** DOCUMENT TEXT **
========

Basic knitting is so simple – “two sticks and a string”. It seems like it could have been the first way to make fabric. In fact, knitting is quite a late invention in the arena of needlework; but its simplicity of action means that it has always been easy to learn and to transport. Even today it seems to enjoy far wider participation as a leisure craft than many erstwhile competitors such as embroidery, tatting, crochet or lace making.

Below is a brief history of the development of knitting needles and tools.

Early Christian era

Two-needle knitting was developed in the Middle East, then the centre for technological innovation, from earlier single-needle or hooked tools.

European “Dark Ages”

Knitting skills moved into Spain, Italy, and Eastern Europe via trade, migration, and conquest.

C 12th century

A technology innovation – use of four or five needles – allowed knitters to knit in the round – perfect for hose, caps, and mittens or gloves. Several late Middle Ages paintings, known as the “knitting Madonnas” depict this new technology.

Knitting-madonnas

Moderna knitter

Knitting-madonnas

from the Buxtehude Altar

C 13th century

The Parisian Knitters Guild was founded, followed in later years by similar craft guilds in the Netherlands, Italy and other parts of France.

15th century

Knitting reached Britain and continued to develop in two streams – peasant knitting for family use and to make some income, and craftsman knitting of luxury items – most knitted items recovered from these times were worn by their wealthy owners when buried.

========

Data items
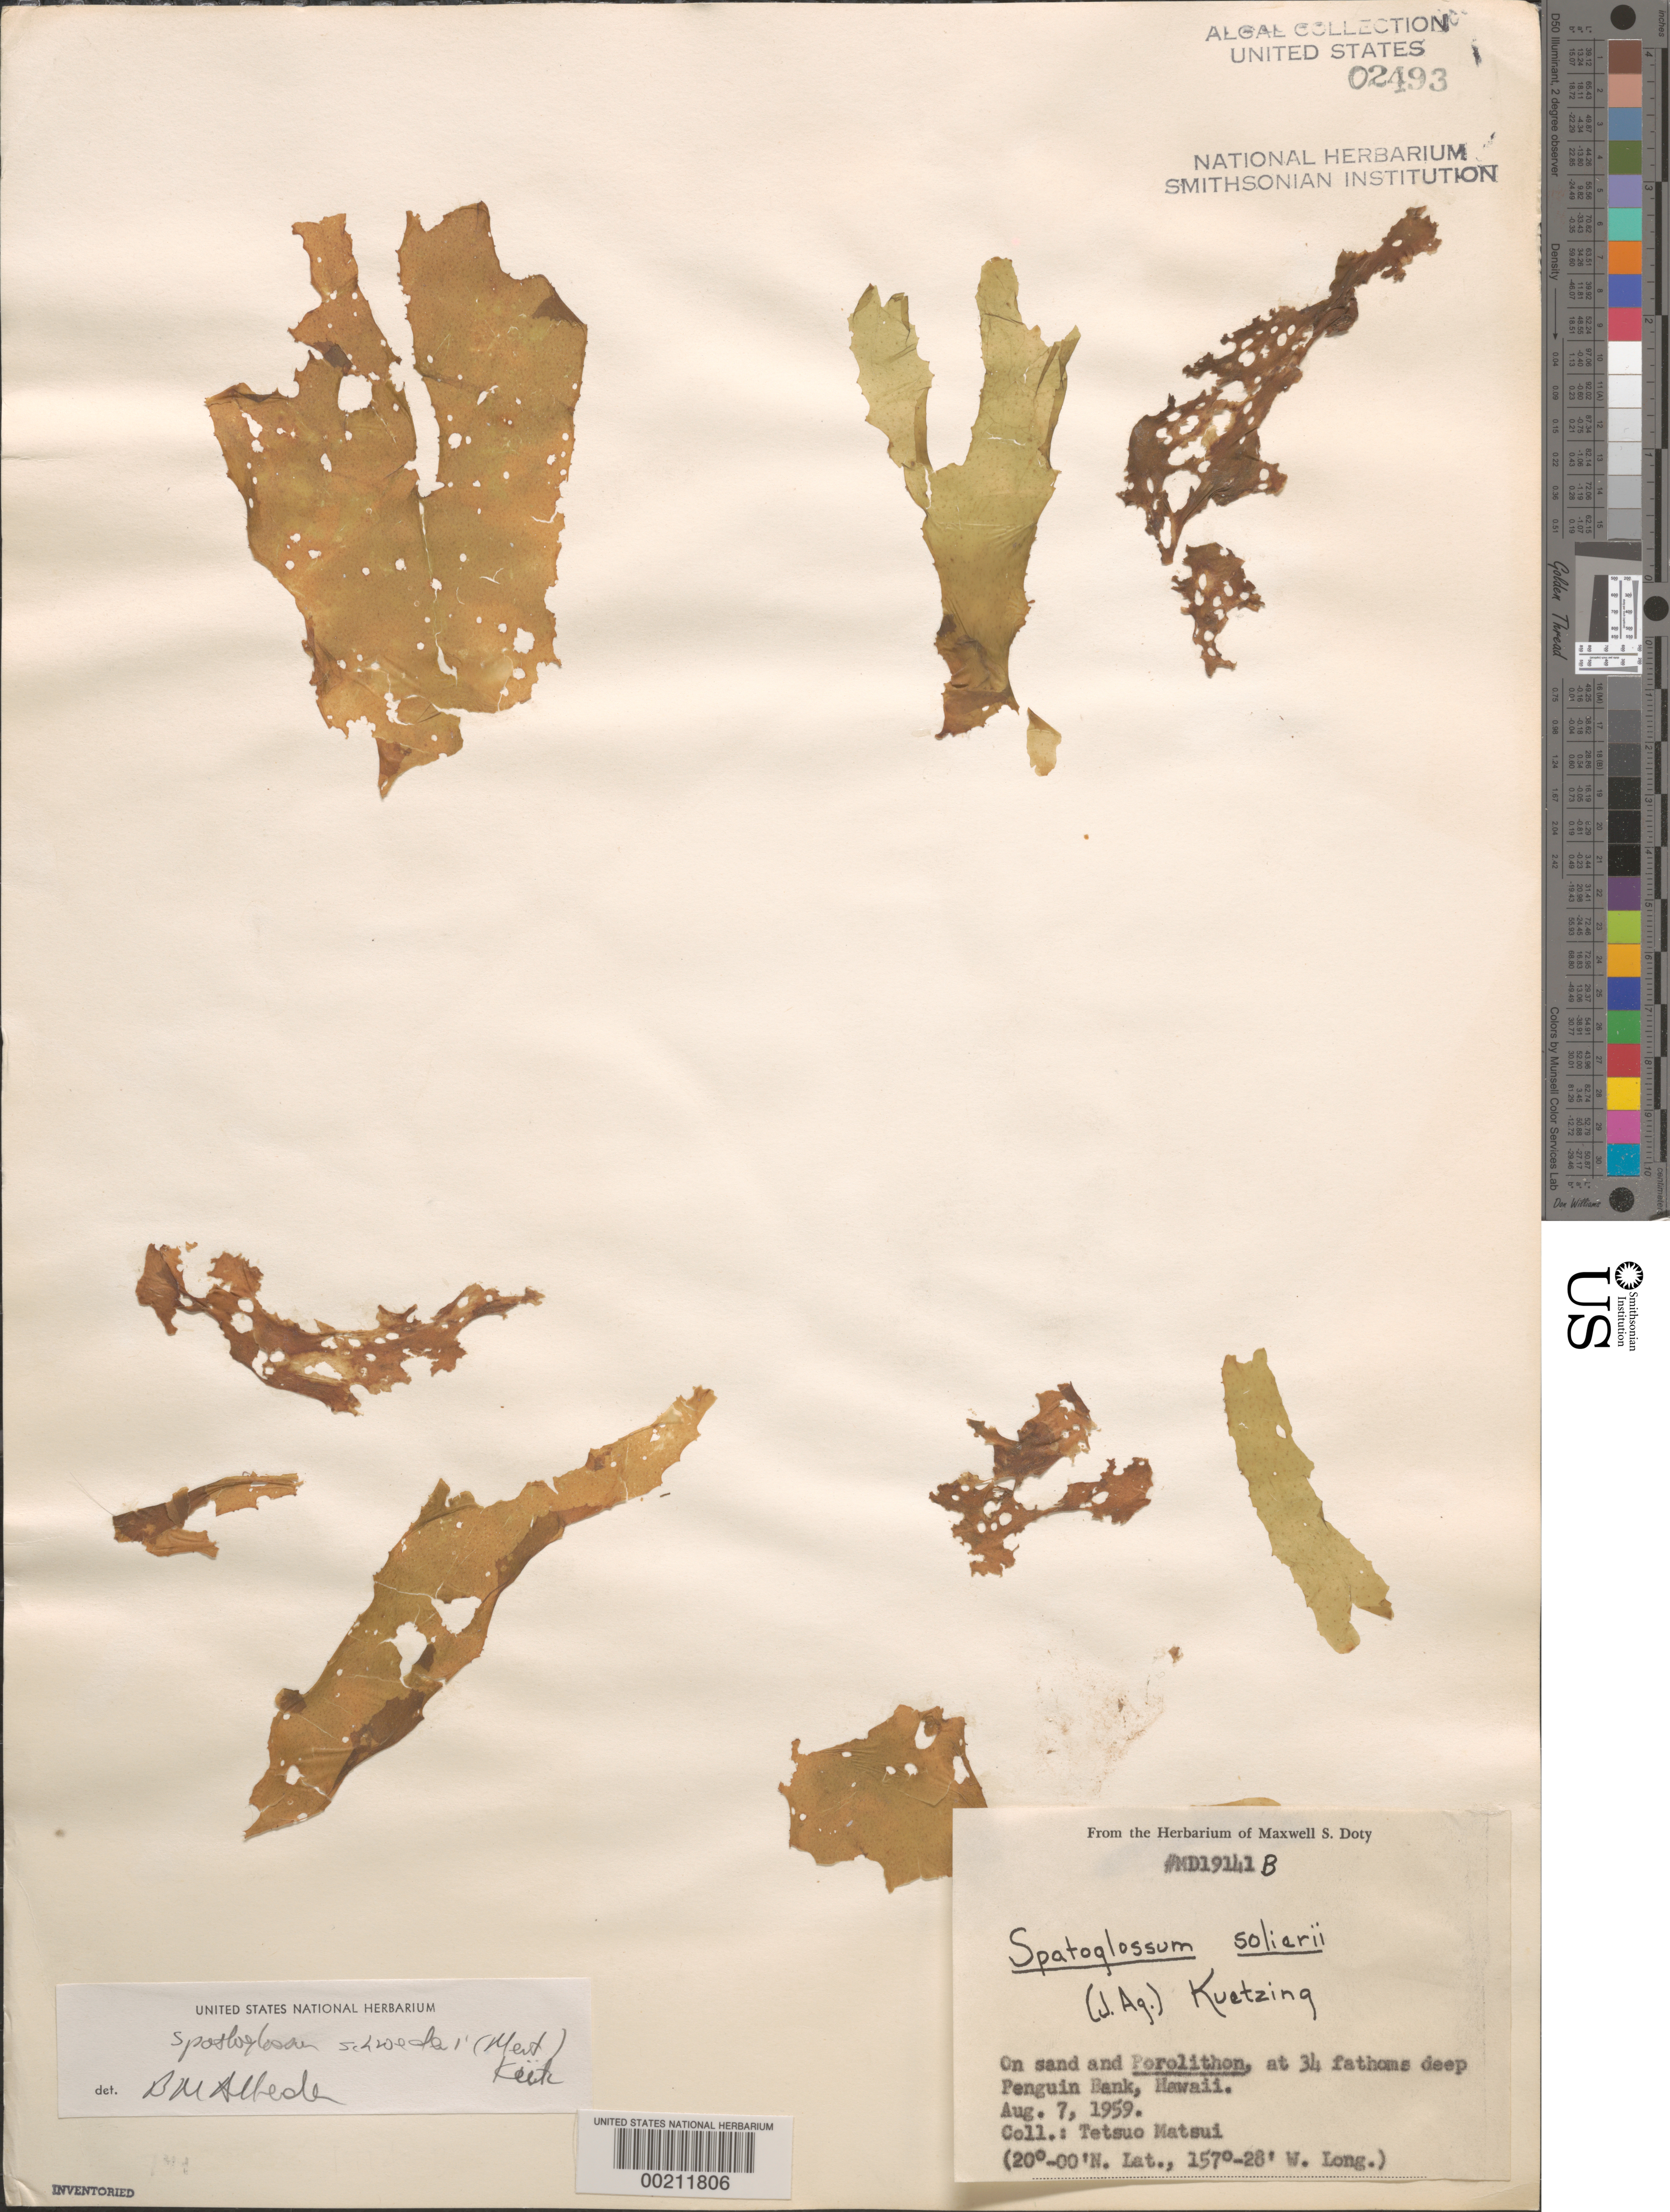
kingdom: Chromista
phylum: Ochrophyta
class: Phaeophyceae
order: Dictyotales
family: Dictyotaceae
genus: Spatoglossum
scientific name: Spatoglossum schroederi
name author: (C. Agardh) Kütz.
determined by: Allender, B. M.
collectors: T. Matsui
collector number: MSD 19141b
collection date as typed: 07 Aug 1959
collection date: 1959-08-07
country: United States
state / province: Hawaii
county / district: Maui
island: Moloka'i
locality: Penguin Bank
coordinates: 20-00' N. Lat., 157-28' W. Long.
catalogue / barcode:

========

** TO DO **
In the knitting history text, write out the passage that begins at the words "Knitting skills moved" and stops after "this new technology.", with no changes.

** OUTPUT **
Knitting skills moved into Spain, Italy, and Eastern Europe via trade, migration, and conquest.

C 12th century

A technology innovation – use of four or five needles – allowed knitters to knit in the round – perfect for hose, caps, and mittens or gloves. Several late Middle Ages paintings, known as the “knitting Madonnas” depict this new technology.